__Excerpt__:
● ● ● ●

To Build Or Buy, That Is The Question

By Gene Keenan

The race to AI has left many companies’ heads spinning, with some companies putting little thought into the longer-range implications of their investments. For instance, at the Creotopy launch a few weeks ago, one couldn’t help but think they were taking the same boil-the-ocean approach as the failed WebVan from the first DotCom boom: “Do everything, excel at nothing.” WebVan’s focus on building an end-to-end vertically integrated solution, rather than combining with existing grocery chains or leveraging third-party logistics providers, created unnecessary complexity and overhead. Ultimately, their rapid expansion and complexity led to their demise.

 

A more measured approach to AI can deliver better results, but how can that be done? One way is to integrate with best-in-class solutions that plug into what you are already doing. This will give you the resources to hone and polish what you do best with the flexibility that having partners can provide you. When a better solution comes along, which I can guarantee with 100% certainty it will, you can switch it up.

 

Apple provides a prime example of this strategy. The company focuses on delivering top-notch hardware, software, and services, including the App Store. The App Store serves as a marketplace where developers can showcase their apps. The market, driven by user preferences and feedback, determines which apps are the best, leading to their success. It would be folly for Apple to try reproducing every app in its store. Few would be great, and their end users would suffer. 

 

So, what is a good framework for making this decision between building and buying?

  1. Identify Core Competencies: Companies should identify their core competencies and strategic priorities.

● ● ● ●

__Extracted information__:
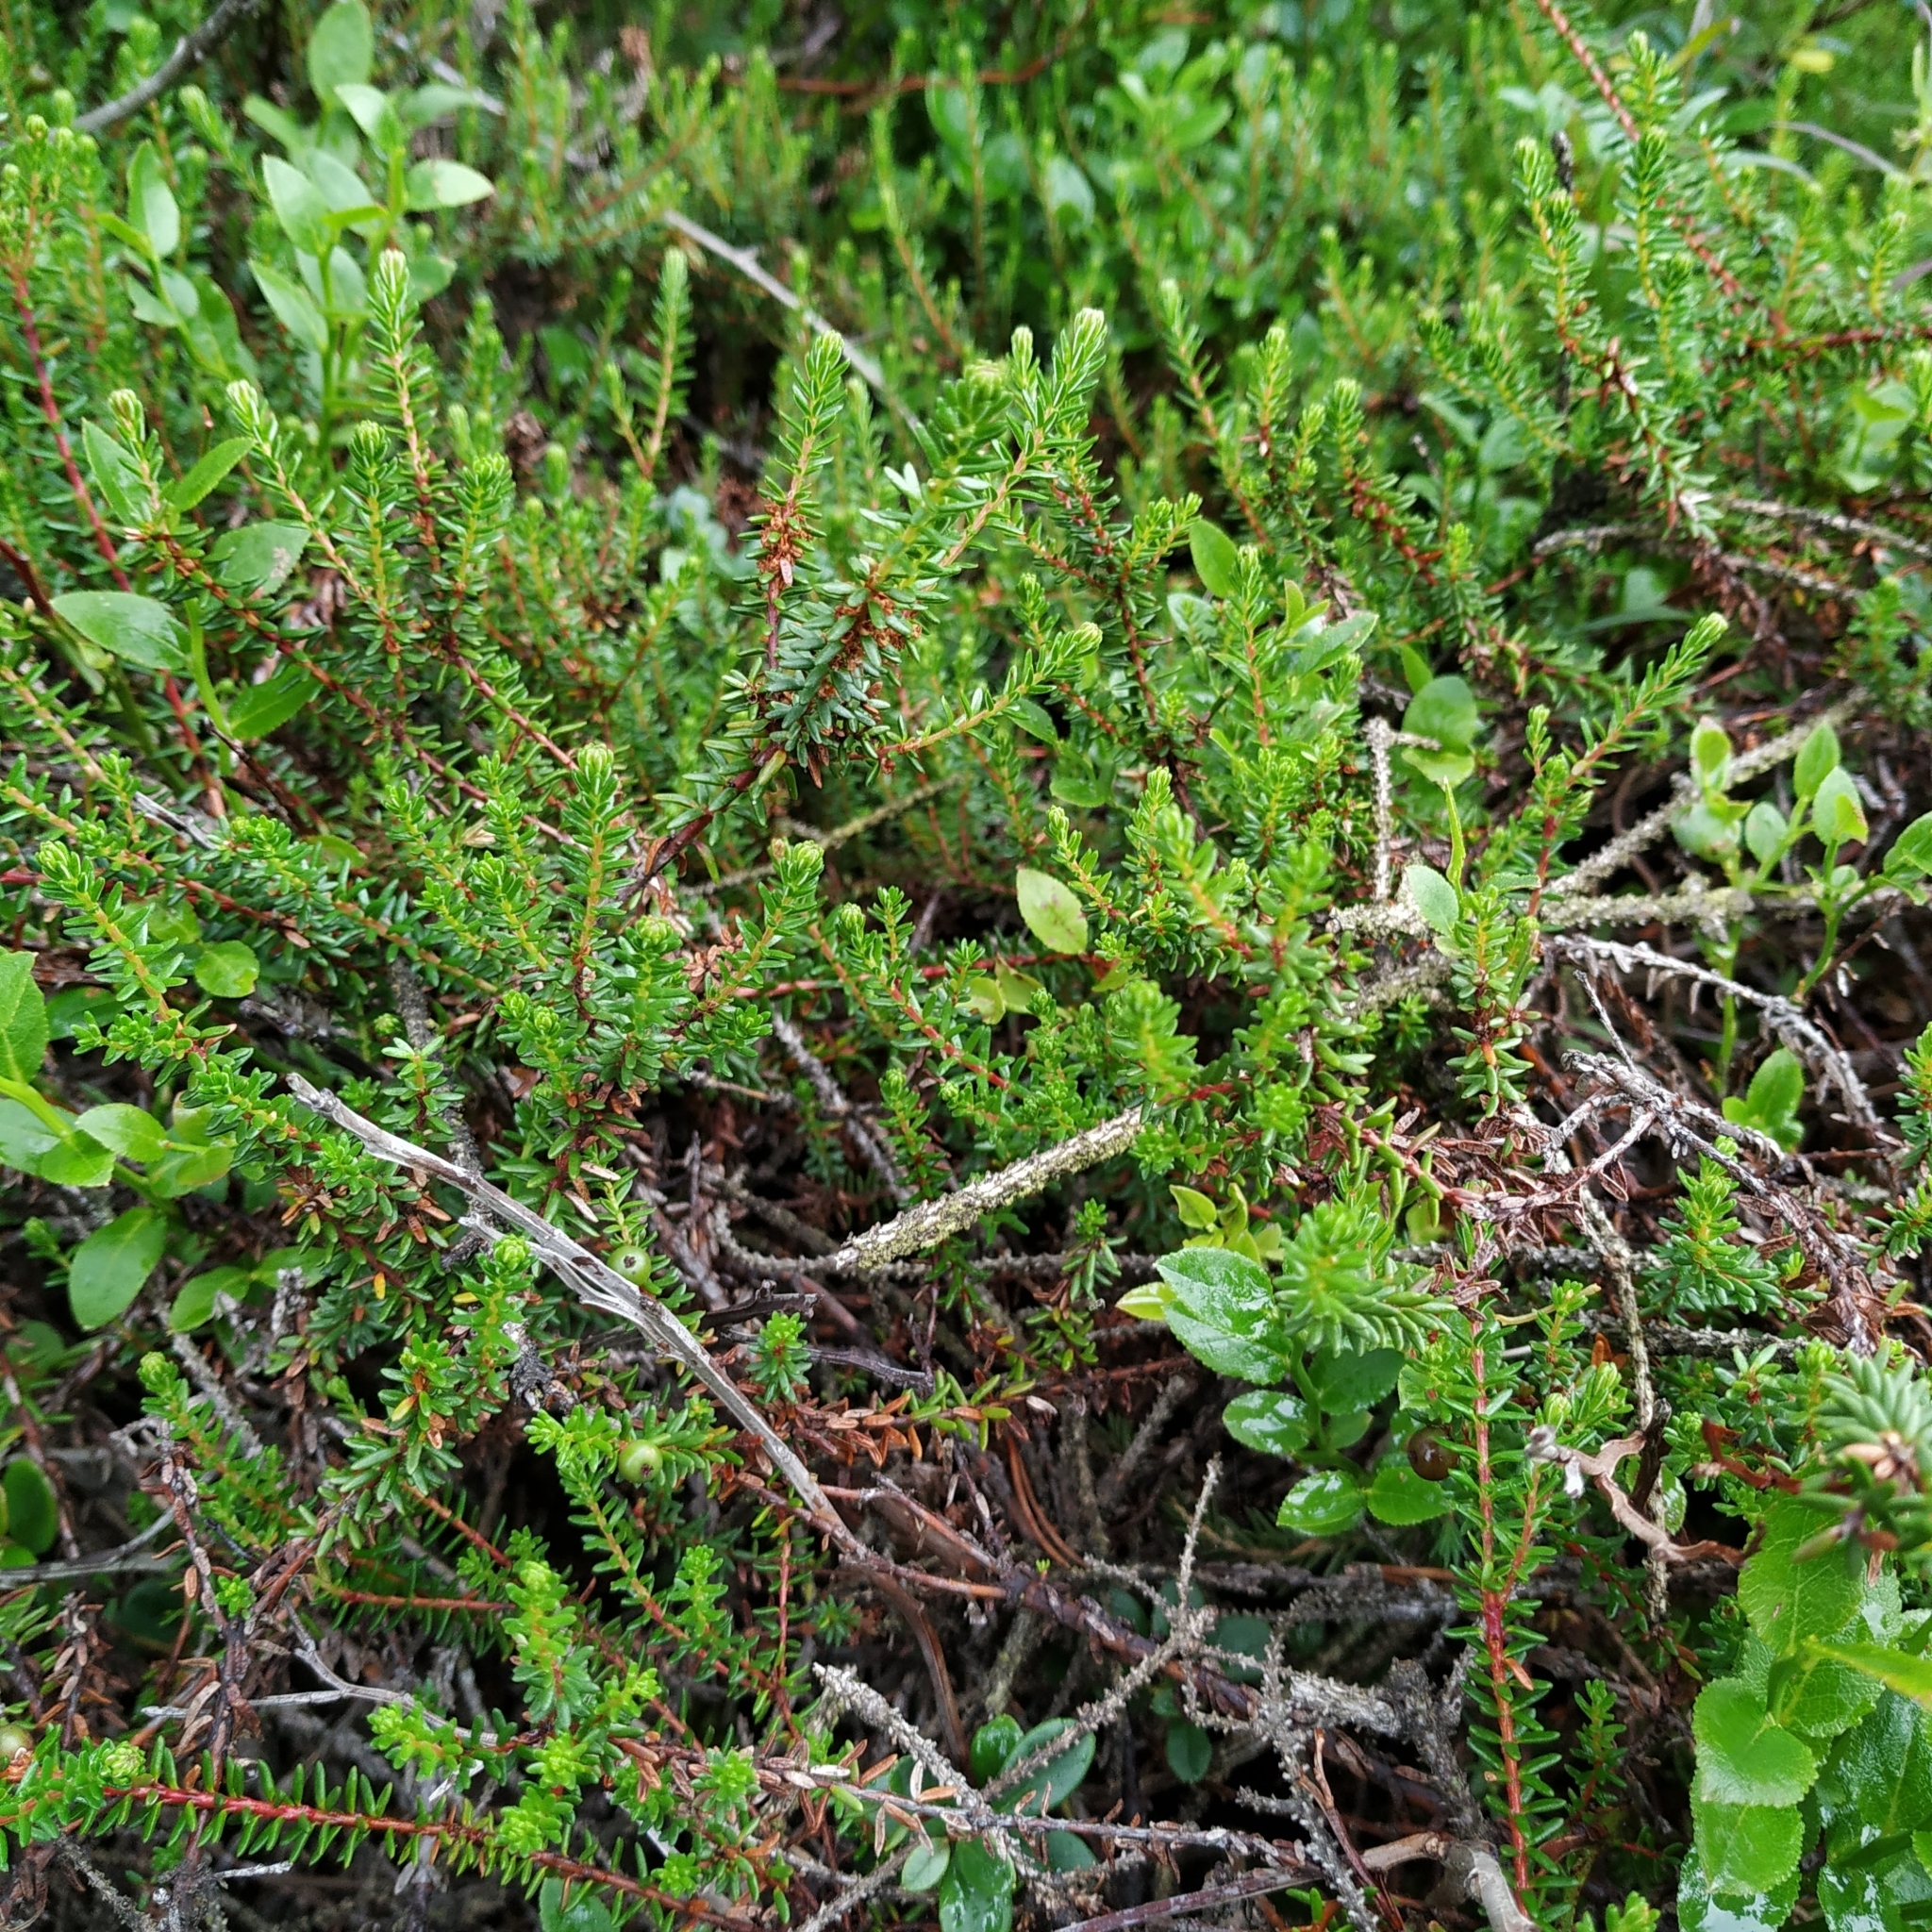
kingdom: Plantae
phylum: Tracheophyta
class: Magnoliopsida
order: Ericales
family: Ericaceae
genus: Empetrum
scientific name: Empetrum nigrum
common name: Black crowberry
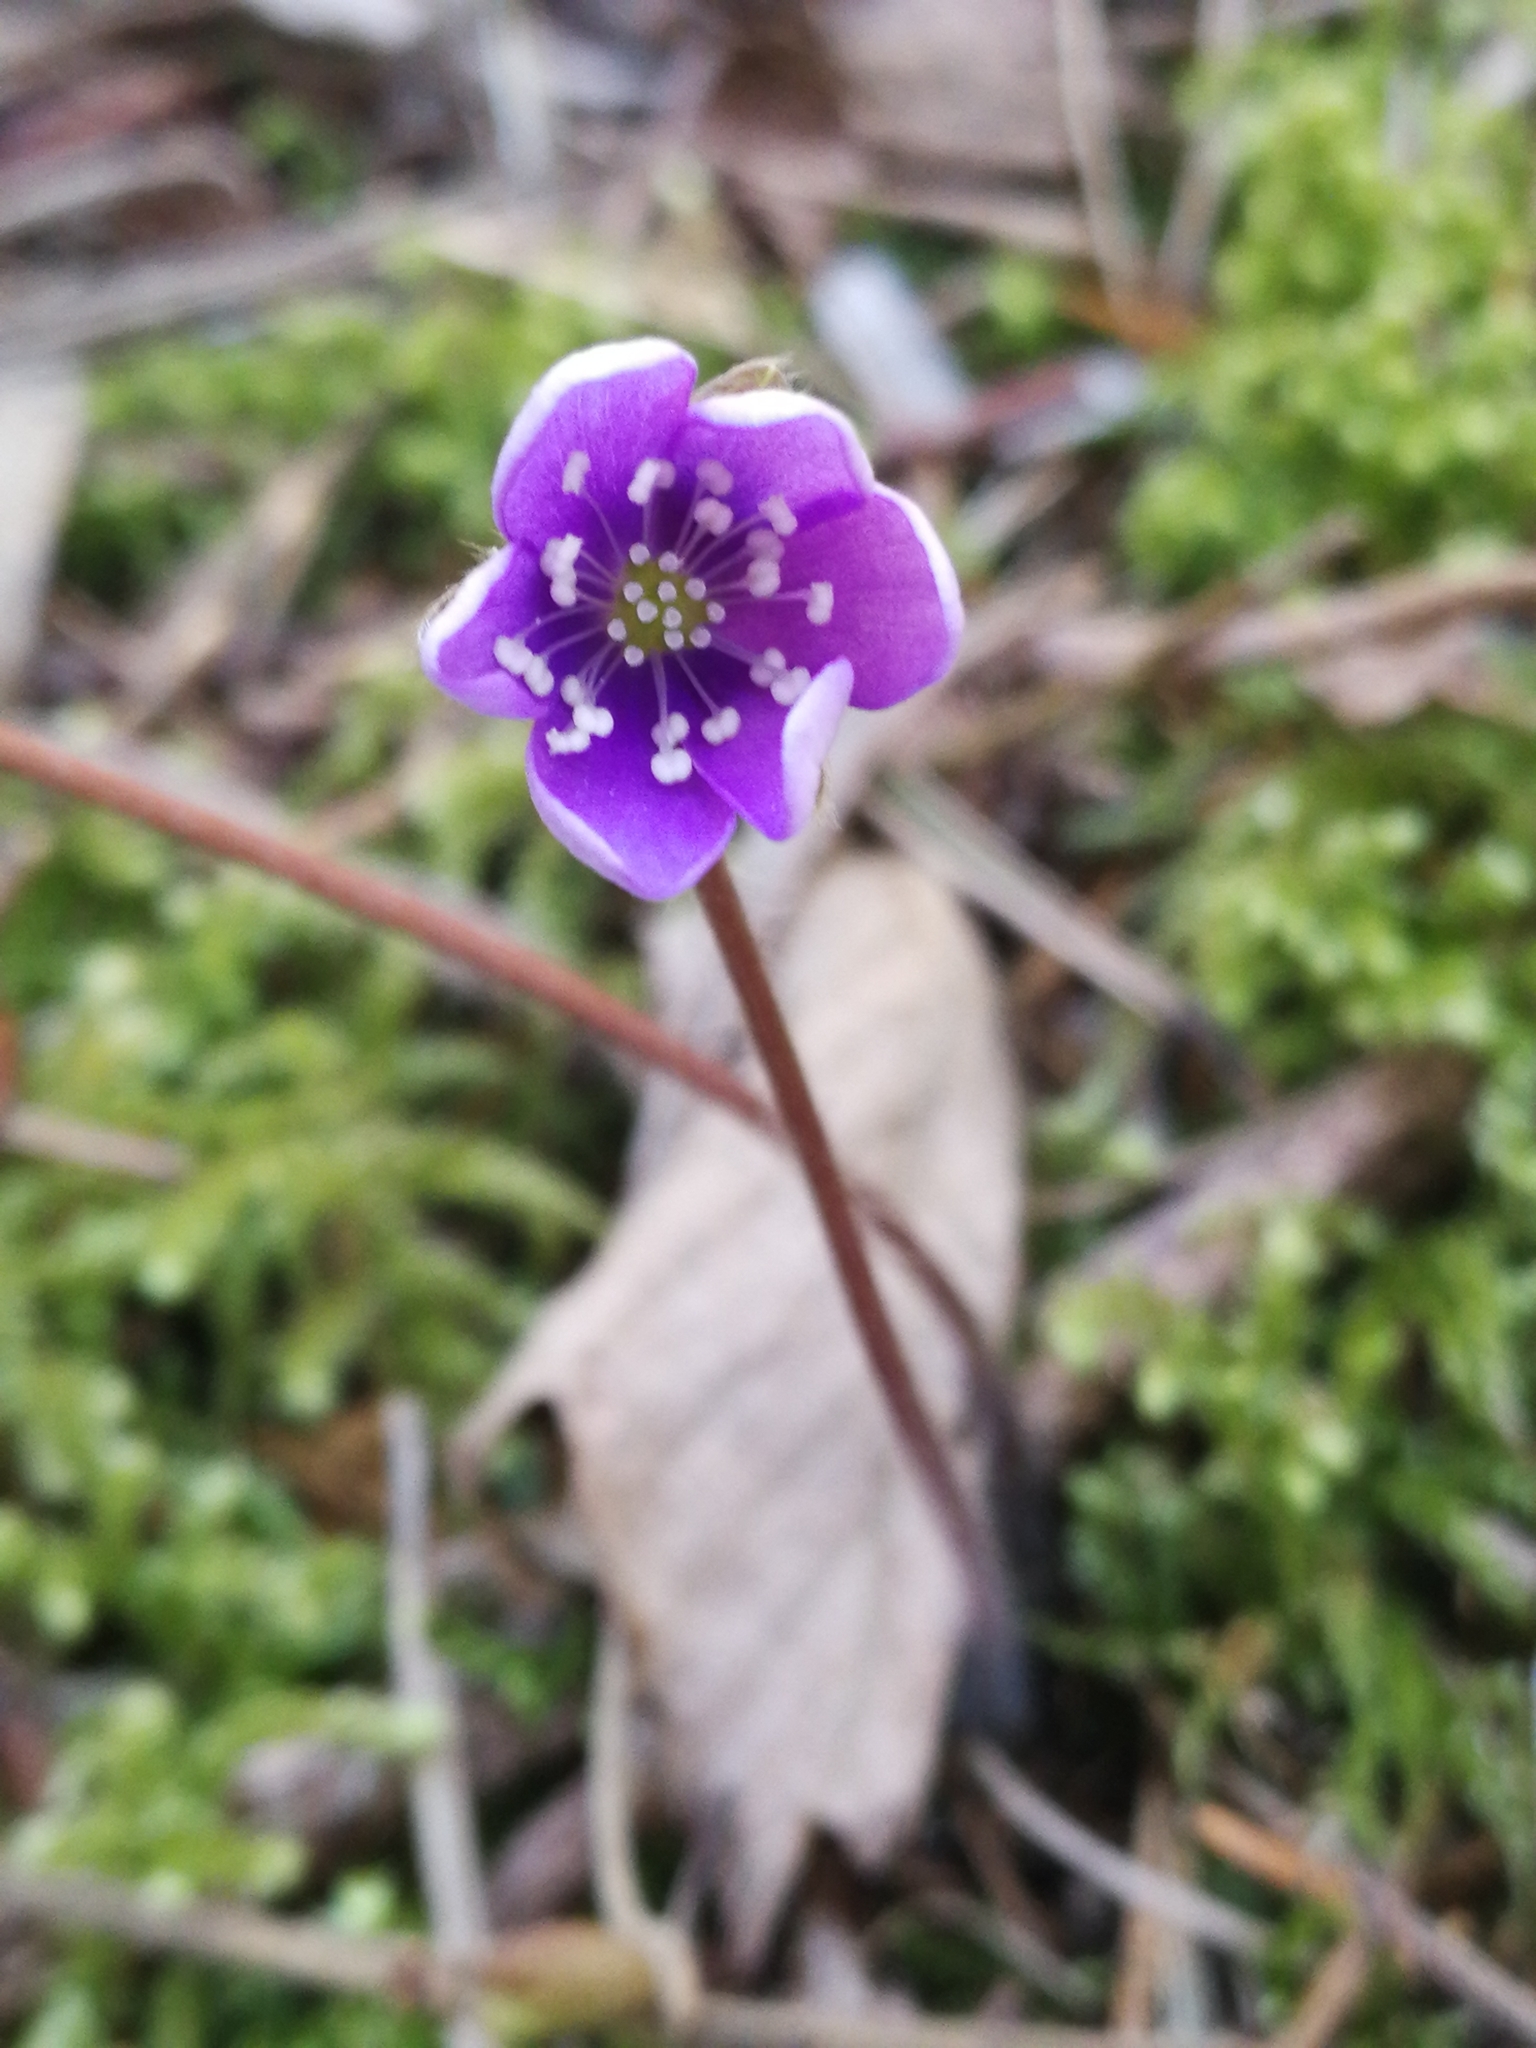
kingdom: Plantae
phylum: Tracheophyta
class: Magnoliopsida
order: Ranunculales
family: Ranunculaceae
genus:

● ● ● ●

__Required tasks__:
a – In the article on building versus buying, write out the passage from "Apple provides a" up to and including "building and buying?", swapping "App Store" for "app marketplace" each time it appears.
b – Answer these questions on the article on building versus buying:
(i) Which failed company from the first DotCom boom does the writer liken the Creotopy launch to?
(ii) Which company is given as a prime example of the strategy?
(iii) What is the first step in the framework for deciding between building and buying?
The data has no connection to the article on building versus buying.

__Written responses__:
a –
Apple provides a prime example of this strategy. The company focuses on delivering top-notch hardware, software, and services, including the app marketplace. The app marketplace serves as a marketplace where developers can showcase their apps. The market, driven by user preferences and feedback, determines which apps are the best, leading to their success. It would be folly for Apple to try reproducing every app in its store. Few would be great, and their end users would suffer. 

 

So, what is a good framework for making this decision between building and buying?

b –
(i) WebVan
(ii) Apple
(iii) Identify Core Competencies